4 · Threats to validity, bias & ethics

A finding is only as trustworthy as the design that produced it. Here we audit our own study against the standard threats — the kind of critique the final exam asks you to perform.

Internal validity (causal claim)

  • Confounding: sleep, stress, course load. Mitigated by randomization (Q2) and a sleep covariate (Q1).
  • Maturation / testing: the attention task itself may improve with practice — the control group accounts for this (their +2.4 baseline drift).
  • Demand characteristics: treatment participants may try harder knowing they're "the phone group." Single-blind scoring + a plausible control task reduce this.

External validity (generalization)

  • One university, first-years only — results may not transfer to other ages or cultures.
  • One-week manipulation says little about durable, months-long effects.

Measurement & bias

  • Self-report bias: screen-time recall is unreliable — hence the OS screenshot anchor.
  • Acquiescence / social desirability: the reverse-scored Q5 detects straight-lining.
  • Selection bias: avoided by random sampling from the enrolment frame, not volunteers.
  • Multiple comparisons / p-hacking: we pre-registered exactly three tests; running dozens of subgroup analyses would inflate the family-wise false-positive rate to $1-(1-\alpha)^k$.

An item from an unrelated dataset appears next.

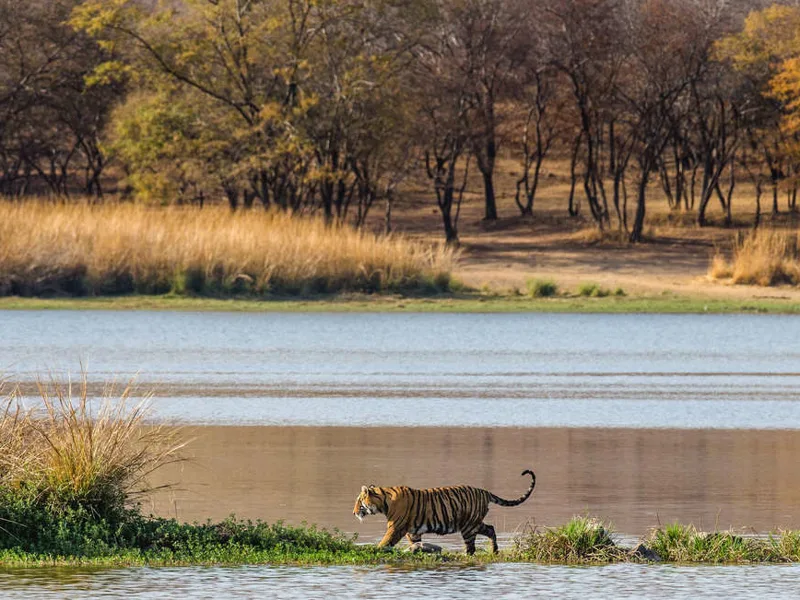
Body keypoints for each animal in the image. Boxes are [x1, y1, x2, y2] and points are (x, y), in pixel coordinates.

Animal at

Statistical conclusion validity

  • Power: $n=180$ gives >80% power to detect $r=-0.25$; the experiment ($n=90$) detects $d\ge 0.6$.
  • We report effect sizes ($r^2$, $d$), not just $p$ — significance ≠ importance.
Ethics (IE / APA principles, Session 22). Informed consent and the right to withdraw; anonymous IDs with screen-time data stored separately from identifiers; minimal risk (no deception); a debrief explaining the hypotheses; and a data-retention plan. The notifications-off manipulation is low-risk and reversible. Approval from the research ethics board precedes any data collection.

5 · Mapping to learning outcomes

How each part of this project demonstrates a course learning objective.

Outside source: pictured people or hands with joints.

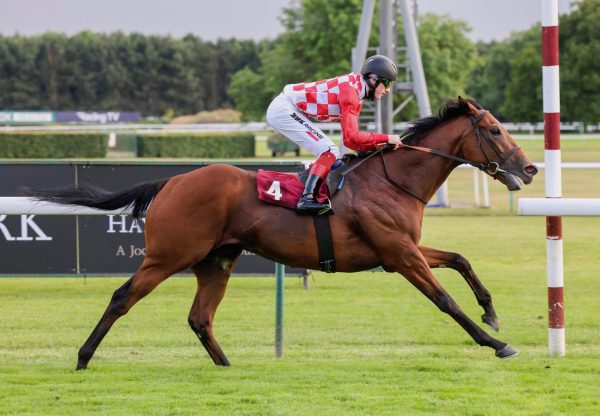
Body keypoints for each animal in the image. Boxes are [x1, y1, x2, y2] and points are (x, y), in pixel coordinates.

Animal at [28, 96, 536, 368]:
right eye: (494, 130)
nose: (529, 169)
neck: (393, 179)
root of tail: (171, 181)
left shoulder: (401, 250)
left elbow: (460, 259)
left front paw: (492, 314)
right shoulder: (400, 255)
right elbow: (445, 300)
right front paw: (496, 343)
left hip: (216, 262)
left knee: (200, 318)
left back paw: (228, 367)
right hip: (168, 256)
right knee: (122, 297)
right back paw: (83, 357)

LO1 · Think critically about research
Framed a testable question, separated correlation (Q1) from causation (Q2), and audited our own confounds.
LO2 · Evaluate quality (reliability, validity, triangulation)
Reported Cronbach's $\alpha$, distinguished reliability from validity, triangulated self-report with a behavioral task and a qualitative item.
LO3 · Communicate research clearly
Structured the work as an APA-style report with a results table, effect sizes, and a plain-language conclusion ready for a conference-style talk.
Methods breadth
Exercised sampling, survey design, correlation, true/quasi-experiment, and descriptive + inferential statistics in one coherent study.

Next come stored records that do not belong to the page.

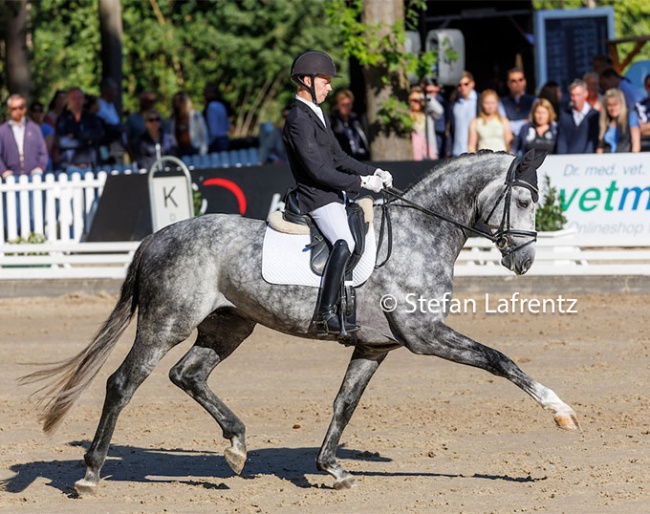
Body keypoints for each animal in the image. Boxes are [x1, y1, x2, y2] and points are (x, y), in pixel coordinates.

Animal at [21, 149, 576, 492]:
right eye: (523, 200)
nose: (525, 261)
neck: (421, 232)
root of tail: (157, 237)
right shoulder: (425, 336)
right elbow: (500, 360)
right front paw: (560, 411)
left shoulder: (374, 347)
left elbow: (344, 403)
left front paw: (332, 468)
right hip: (165, 324)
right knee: (123, 382)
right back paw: (91, 474)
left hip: (229, 325)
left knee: (188, 374)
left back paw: (237, 446)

6 · Extensions & variations

7 · References & further reading

  1. Privitera, G. J. Research Methods for the Behavioral Sciences. SAGE. — Ch. 5 (Sampling), Ch. 8 (Correlational Designs), Ch. 10 (Between-Subjects), Ch. 11 (Quasi-Experimental), Ch. 13 (Descriptive Statistics).
  2. American Psychological Association. Publication Manual of the APA (7th ed.). — report structure & statistics reporting.
  3. Cohen, J. (1988). Statistical Power Analysis for the Behavioral Sciences (2nd ed.). — effect-size conventions ($d$, $r$).
  4. Field, A. Discovering Statistics. SAGE. — Pearson $r$, $t$-tests, partial correlation, Cronbach's $\alpha$.
  5. Course syllabus — Learning to Observe, Experiment and Survey (PDF).

All numbers on this page are illustrative mock data created to demonstrate the analysis workflow — not results from a real study.